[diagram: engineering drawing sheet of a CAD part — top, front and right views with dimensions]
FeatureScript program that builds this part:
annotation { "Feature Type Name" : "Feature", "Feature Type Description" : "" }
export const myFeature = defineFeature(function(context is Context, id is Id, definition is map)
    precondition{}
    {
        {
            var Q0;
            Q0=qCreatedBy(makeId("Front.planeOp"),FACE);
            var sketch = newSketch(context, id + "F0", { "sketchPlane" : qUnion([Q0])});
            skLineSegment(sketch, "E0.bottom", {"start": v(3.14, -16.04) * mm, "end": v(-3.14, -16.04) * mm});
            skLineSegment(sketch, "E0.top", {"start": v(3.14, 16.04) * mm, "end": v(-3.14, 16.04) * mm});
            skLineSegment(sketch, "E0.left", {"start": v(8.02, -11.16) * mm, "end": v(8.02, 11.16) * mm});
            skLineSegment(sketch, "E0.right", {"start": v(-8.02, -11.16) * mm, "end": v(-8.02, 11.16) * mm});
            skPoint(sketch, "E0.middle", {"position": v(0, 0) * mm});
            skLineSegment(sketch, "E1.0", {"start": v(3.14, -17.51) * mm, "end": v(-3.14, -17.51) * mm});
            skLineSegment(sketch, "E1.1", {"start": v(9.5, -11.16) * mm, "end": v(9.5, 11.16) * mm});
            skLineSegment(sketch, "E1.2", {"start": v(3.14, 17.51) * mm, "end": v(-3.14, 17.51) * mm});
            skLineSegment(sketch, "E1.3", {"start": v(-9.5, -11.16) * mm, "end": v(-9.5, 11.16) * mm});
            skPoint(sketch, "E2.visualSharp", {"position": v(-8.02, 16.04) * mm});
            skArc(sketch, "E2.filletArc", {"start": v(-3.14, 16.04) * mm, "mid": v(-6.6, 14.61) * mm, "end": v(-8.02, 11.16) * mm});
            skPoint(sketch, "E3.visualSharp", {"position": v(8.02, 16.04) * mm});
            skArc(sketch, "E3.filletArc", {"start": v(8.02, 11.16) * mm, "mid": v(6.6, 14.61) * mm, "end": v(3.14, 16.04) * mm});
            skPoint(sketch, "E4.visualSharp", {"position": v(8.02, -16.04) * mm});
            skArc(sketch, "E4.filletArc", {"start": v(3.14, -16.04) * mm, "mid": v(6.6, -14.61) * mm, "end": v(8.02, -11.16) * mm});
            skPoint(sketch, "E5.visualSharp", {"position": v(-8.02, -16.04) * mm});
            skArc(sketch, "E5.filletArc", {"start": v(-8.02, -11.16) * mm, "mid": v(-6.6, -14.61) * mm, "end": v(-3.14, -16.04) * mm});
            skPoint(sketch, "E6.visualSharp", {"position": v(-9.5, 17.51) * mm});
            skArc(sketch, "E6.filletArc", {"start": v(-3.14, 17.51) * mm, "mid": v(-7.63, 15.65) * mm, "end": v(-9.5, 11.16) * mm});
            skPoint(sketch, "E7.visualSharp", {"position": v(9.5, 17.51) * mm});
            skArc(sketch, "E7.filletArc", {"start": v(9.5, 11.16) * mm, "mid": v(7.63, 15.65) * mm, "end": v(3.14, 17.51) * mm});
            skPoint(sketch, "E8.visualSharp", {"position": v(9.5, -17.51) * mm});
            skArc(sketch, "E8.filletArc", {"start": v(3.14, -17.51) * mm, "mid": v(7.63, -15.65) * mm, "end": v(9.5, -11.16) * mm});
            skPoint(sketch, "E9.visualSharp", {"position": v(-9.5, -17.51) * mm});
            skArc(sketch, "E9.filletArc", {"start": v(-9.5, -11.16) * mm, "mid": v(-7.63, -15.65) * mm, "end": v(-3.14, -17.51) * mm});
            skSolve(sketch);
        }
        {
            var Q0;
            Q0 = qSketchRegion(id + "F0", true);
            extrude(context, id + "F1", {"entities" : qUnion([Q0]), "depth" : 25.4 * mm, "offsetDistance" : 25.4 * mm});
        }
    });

----

▶ [What to produce]: Reproduce every line of the entries above, character for character, without changing anything.

▶ [Answer in full]:
[diagram: engineering drawing sheet of a CAD part — top, front and right views with dimensions]
FeatureScript program that builds this part:
annotation { "Feature Type Name" : "Feature", "Feature Type Description" : "" }
export const myFeature = defineFeature(function(context is Context, id is Id, definition is map)
    precondition{}
    {
        {
            var Q0;
            Q0=qCreatedBy(makeId("Front.planeOp"),FACE);
            var sketch = newSketch(context, id + "F0", { "sketchPlane" : qUnion([Q0])});
            skLineSegment(sketch, "E0.bottom", {"start": v(3.14, -16.04) * mm, "end": v(-3.14, -16.04) * mm});
            skLineSegment(sketch, "E0.top", {"start": v(3.14, 16.04) * mm, "end": v(-3.14, 16.04) * mm});
            skLineSegment(sketch, "E0.left", {"start": v(8.02, -11.16) * mm, "end": v(8.02, 11.16) * mm});
            skLineSegment(sketch, "E0.right", {"start": v(-8.02, -11.16) * mm, "end": v(-8.02, 11.16) * mm});
            skPoint(sketch, "E0.middle", {"position": v(0, 0) * mm});
            skLineSegment(sketch, "E1.0", {"start": v(3.14, -17.51) * mm, "end": v(-3.14, -17.51) * mm});
            skLineSegment(sketch, "E1.1", {"start": v(9.5, -11.16) * mm, "end": v(9.5, 11.16) * mm});
            skLineSegment(sketch, "E1.2", {"start": v(3.14, 17.51) * mm, "end": v(-3.14, 17.51) * mm});
            skLineSegment(sketch, "E1.3", {"start": v(-9.5, -11.16) * mm, "end": v(-9.5, 11.16) * mm});
            skPoint(sketch, "E2.visualSharp", {"position": v(-8.02, 16.04) * mm});
            skArc(sketch, "E2.filletArc", {"start": v(-3.14, 16.04) * mm, "mid": v(-6.6, 14.61) * mm, "end": v(-8.02, 11.16) * mm});
            skPoint(sketch, "E3.visualSharp", {"position": v(8.02, 16.04) * mm});
            skArc(sketch, "E3.filletArc", {"start": v(8.02, 11.16) * mm, "mid": v(6.6, 14.61) * mm, "end": v(3.14, 16.04) * mm});
            skPoint(sketch, "E4.visualSharp", {"position": v(8.02, -16.04) * mm});
            skArc(sketch, "E4.filletArc", {"start": v(3.14, -16.04) * mm, "mid": v(6.6, -14.61) * mm, "end": v(8.02, -11.16) * mm});
            skPoint(sketch, "E5.visualSharp", {"position": v(-8.02, -16.04) * mm});
            skArc(sketch, "E5.filletArc", {"start": v(-8.02, -11.16) * mm, "mid": v(-6.6, -14.61) * mm, "end": v(-3.14, -16.04) * mm});
            skPoint(sketch, "E6.visualSharp", {"position": v(-9.5, 17.51) * mm});
            skArc(sketch, "E6.filletArc", {"start": v(-3.14, 17.51) * mm, "mid": v(-7.63, 15.65) * mm, "end": v(-9.5, 11.16) * mm});
            skPoint(sketch, "E7.visualSharp", {"position": v(9.5, 17.51) * mm});
            skArc(sketch, "E7.filletArc", {"start": v(9.5, 11.16) * mm, "mid": v(7.63, 15.65) * mm, "end": v(3.14, 17.51) * mm});
            skPoint(sketch, "E8.visualSharp", {"position": v(9.5, -17.51) * mm});
            skArc(sketch, "E8.filletArc", {"start": v(3.14, -17.51) * mm, "mid": v(7.63, -15.65) * mm, "end": v(9.5, -11.16) * mm});
            skPoint(sketch, "E9.visualSharp", {"position": v(-9.5, -17.51) * mm});
            skArc(sketch, "E9.filletArc", {"start": v(-9.5, -11.16) * mm, "mid": v(-7.63, -15.65) * mm, "end": v(-3.14, -17.51) * mm});
            skSolve(sketch);
        }
        {
            var Q0;
            Q0 = qSketchRegion(id + "F0", true);
            extrude(context, id + "F1", {"entities" : qUnion([Q0]), "depth" : 25.4 * mm, "offsetDistance" : 25.4 * mm});
        }
    });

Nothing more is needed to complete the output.